* **The problem**:
Leave out all pictures. Extract exactly the lines from the one containing "TABLE 1 Patient" through the end of the data.

* **Recorded data**:
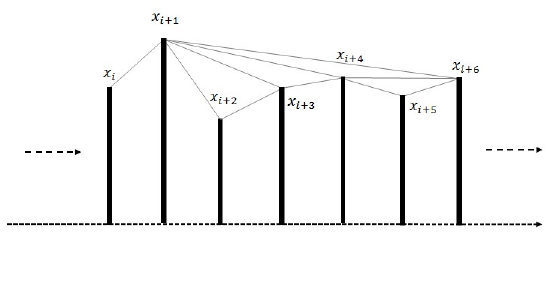
Figure 1. Visibility Graph for data series x i for i = 1,2,3, . .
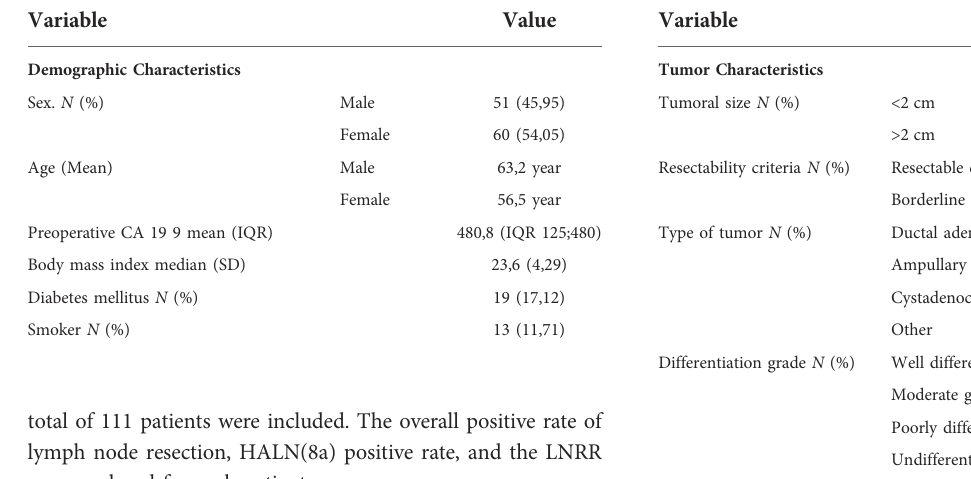
TABLE 1 Patient demographics. TABLE 2 Pathologic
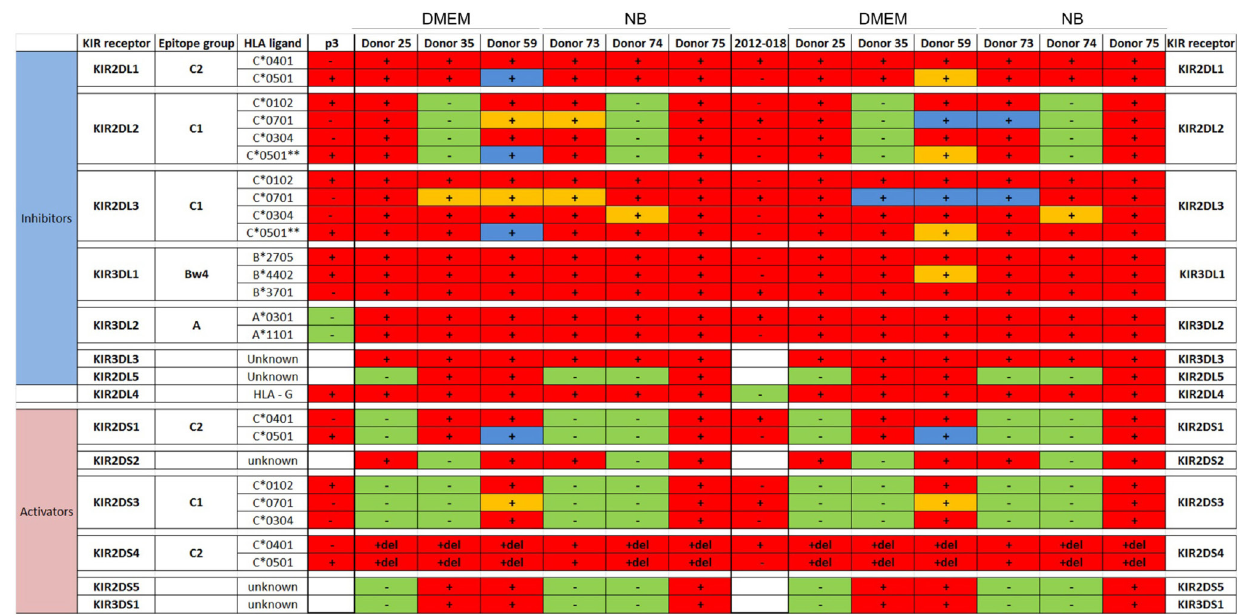
TaBle 2 | Killer immunoglobulin-like receptors (KIR)-human leukocyte antigen (HLA) genotype table for P3 and 2012-018 with healthy donors used for cytotoxicity assays.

* **Answer space**:
TABLE 1 Patient demographics. TABLE 2 Pathologic
TaBle 2 | Killer immunoglobulin-like receptors (KIR)-human leukocyte antigen (HLA) genotype table for P3 and 2012-018 with healthy donors used for cytotoxicity assays.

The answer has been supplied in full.